Somehow, Yun's works from later years became even simpler and more stringent in terms of their forms, colors, and process. The subtle differences among the hues disappeared, and the colors were almost purely black. Also, the surfaces became drier resulting from the reduction in the use of oil. Most of Yun's late works were painted in a more concrete form: he drew rectangles on canvas with a ruler and a pencil, covered the edges of the rectangles with tapes, and then removed the tape after painting within the taped area. But these seemingly simple works have a hidden depth just as all Yun’s works do- gazing into the large black void is like plunging into a deep abyss.

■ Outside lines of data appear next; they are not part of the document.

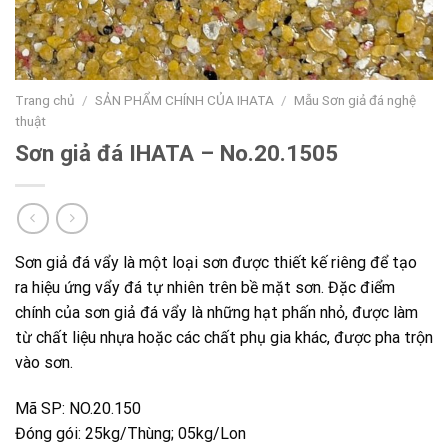
Trang chủ
/
SẢN PHẨM CHÍNH CỦA IHATA
/
Mẫu Sơn giả đá nghệ
thuật
Sơn giả đá IHATA – No.20.1505
Sơn giả đá vẩy là một loại sơn được thiết kế riêng để tạo
ra hiệu ứng vẩy đá tự nhiên trên bề mặt sơn. Đặc điểm
chính của sơn giả đá vẩy là những hạt phấn nhỏ, được làm
từ chất liệu nhựa hoặc các chất phụ gia khác, được pha trộn
vào sơn.
Mã SP: NO.20.150
Đóng gói: 25kg/Thùng; 05kg/Lon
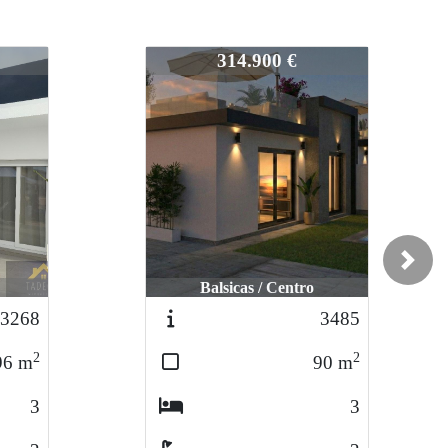
3112
325.000 €
Next
Balsicas / Centro
3485
3528
2
2
90
m
96
m
3
3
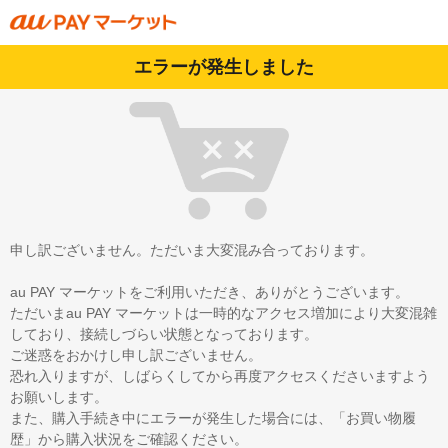
エラーが発生しました
申し訳ございません。ただいま大変混み合っております。
au PAY マーケットをご利用いただき、ありがとうございます。
ただいまau PAY マーケットは一時的なアクセス増加により大変混雑
しており、接続しづらい状態となっております。
ご迷惑をおかけし申し訳ございません。
恐れ入りますが、しばらくしてから再度アクセスくださいますよう
お願いします。
また、購入手続き中にエラーが発生した場合には、「お買い物履
歴」から購入状況をご確認ください。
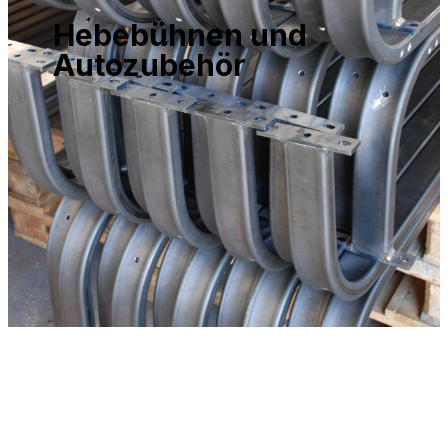
Hebebühnen und
Autozubehör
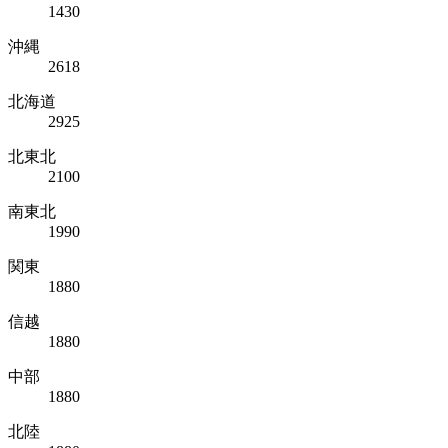
1430
沖縄
2618
北海道
2925
北東北
2100
南東北
1990
関東
1880
信越
1880
中部
1880
北陸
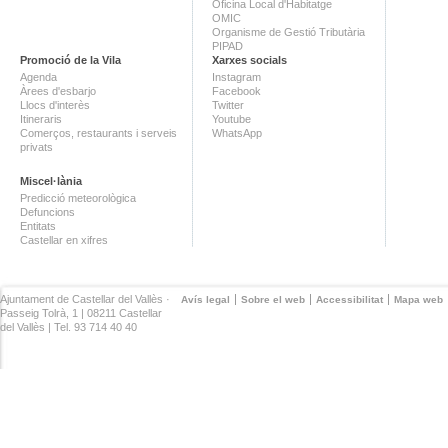
Oficina Local d'Habitatge
OMIC
Organisme de Gestió Tributària
PIPAD
Promoció de la Vila
Xarxes socials
Agenda
Instagram
Àrees d'esbarjo
Facebook
Llocs d'interès
Twitter
Itineraris
Youtube
Comerços, restaurants i serveis
WhatsApp
privats
Miscel·lània
Predicció meteorològica
Defuncions
Entitats
Castellar en xifres
Ajuntament de Castellar del Vallès ·
Avís legal
Sobre el web
Accessibilitat
Mapa web
Passeig Tolrà, 1 | 08211 Castellar
del Vallès | Tel. 93 714 40 40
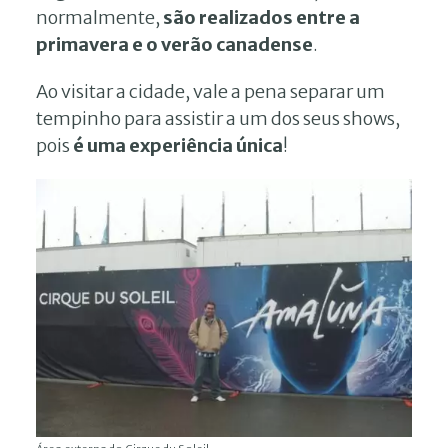
normalmente,
são realizados entre a
primavera e o verão canadense
.
Ao visitar a cidade, vale a pena separar um
tempinho para assistir a um dos seus shows,
pois
é uma experiência única
!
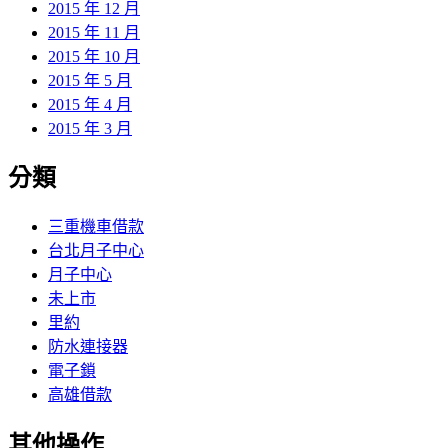
2015 年 12 月
2015 年 11 月
2015 年 10 月
2015 年 5 月
2015 年 4 月
2015 年 3 月
分類
三重機車借款
台北月子中心
月子中心
未上市
里約
防水連接器
電子鎖
高雄借款
其他操作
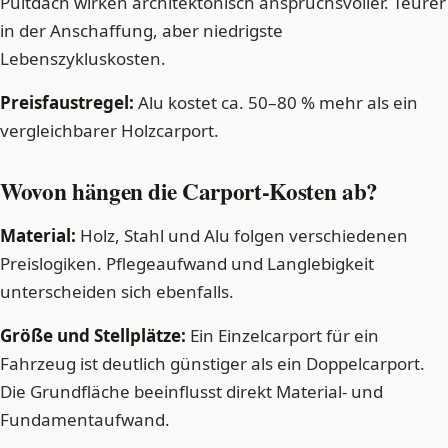
Pultdach wirken architektonisch anspruchsvoller. Teurer
in der Anschaffung, aber niedrigste
Lebenszykluskosten.
Preisfaustregel:
Alu kostet ca. 50–80 % mehr als ein
vergleichbarer Holzcarport.
Wovon hängen die Carport-Kosten ab?
Material:
Holz, Stahl und Alu folgen verschiedenen
Preislogiken. Pflegeaufwand und Langlebigkeit
unterscheiden sich ebenfalls.
Größe und Stellplätze:
Ein Einzelcarport für ein
Fahrzeug ist deutlich günstiger als ein Doppelcarport.
Die Grundfläche beeinflusst direkt Material- und
Fundamentaufwand.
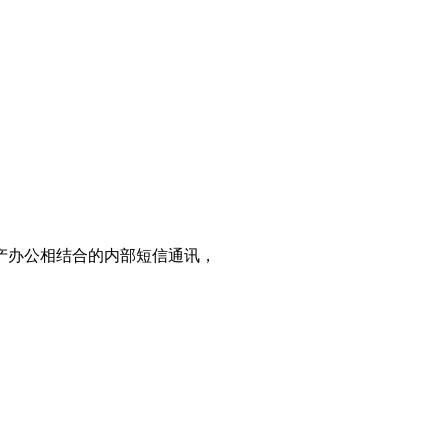
产办公相结合的内部短信通讯，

This kind of 'being' began to gain recognition in the west, followed by several remarkable solo exhibitions at Galerie Humanite, Nagoya (1990, 1991); Inkong Gallery, Seoul (1991); and Gallery Yamaguchi, Osaka (1989, 1992). In Europe, starting from "Working with Nature" in 1992, at the Tate Gallery Liverpool, Yun took part in the inaugural exhibition of the Korean pavilion at the Venice Biennale in 1995. Hyundai Gallery in Seoul organized a solo show at the Basel Art Fair in 1997, and in 1998, Manfred Wandel brought together 70 of Yun's works at the Stiftung für Konkrete Kunst, in Reutlingen, Germany. During Yun's stay in Paris, Galerie Jean Brolly showed works at a couple of exhibitions in the early 2000s. On the other side of the ocean, in the US, Donald Judd, greatly impressed by Yun's work at first sight, invited him to exhibit at the Donald Judd Foundation in New York(1993), and at the Chinati Foundation in Marfa(1994, 1996).

==Recent exhibitions==
In recent exhibitions, after Yun's death, his works still have a strong tendency to be understood together with Dansaekhwa, viewing him as the main figure who had led the movement. Yun's works were shown in various group exhibitions along with his contemporary Dansaekhwa artists: "Korean Abstract Painting: 10 Perspectives", Seoul Museum of Art, Seoul(2011), "Dansaekhwa: Korean Monochrome Painting", National Museum of Modern and Contemporary Art, Seoul, and Jeonbuk Museum of Art, Wanju (2012); "The Art of Dansaekhwa", Kukje Gallery, Seoul(2014); "Seoul Paris Seoul", Musée Cernuschi, Paris (2016); "Rhythm in Monochrome Korean Abstract Painting", Tokyo Opera City Art Gallery, Tokyo (2017); and "The Ascetic Path: Korean DANSAEKHWA", Erarta Museum of Contemporary Art, Saint Petersburg (2017).

In the meantime, there have been various essential exhibitions re-framing and redefining Yun's distinctive style, especially the solo exhibitions in the late 2010s held by PKM Gallery as the representative of his estate. Yun's works have been exhibited in other prominent galleries such as Blum and Poe, Axel Vervoordt Gallery, Simon Lee Gallery and David Zwirner. Above all, it was Yun's first posthumous major retrospective held at National Museum of Modern and Contemporary Art, Seoul in 2018, which provided a comprehensive understanding of Yun's life and his artistic style. The exhibition attracted roughly 100,000 visitors in four months and, the duration of the exhibition was extended for an additional two months. Thereafter, the retrospective traveled to the Palazzo Fortuny in Venice and coincided with the 58th Venice Biennale. The Palazzo Fortuny exhibition was described as one of the best off-site and collateral exhibition during the Biennale period.

==Collections==
Public collections that hold Yun's works include: National Museum of Modern and Contemporary Art, Korea; Leeum, Samsung Museum of Art, Seoul, Korea; Seoul Museum of Art, Seoul, Korea; Gwangju Museum of Art, Gwangju, Korea; Daegu Art Museum, Daegu, Korea; Seoul National University Museum of Art, Seoul, Korea; Hongik Museum of Art, Seoul, Korea; Gachon University, Seongnam, Korea; Tokyo Metropolitan Art Museum, Tokyo, Japan; Fukuoka Art Museum, Fukuoka, Japan; Hiroshima City Museum of Contemporary Art, Hiroshima, Japan; Mie Prefectural Art Museum, Mie, Japan; M+ Museum, Hong Kong, Hong Kong; The Chinati Foundation, Marfa, Texas, USA; Art Institute of Chicago, Chicago, IL, USA; Glenstone Museum, Potomac, MD, USA; Tate Modern, London, United Kingdom; Stiftung für Konkrete Kunst, Reutlingen, Germany; and The George Economou Collection, Athens, Greece.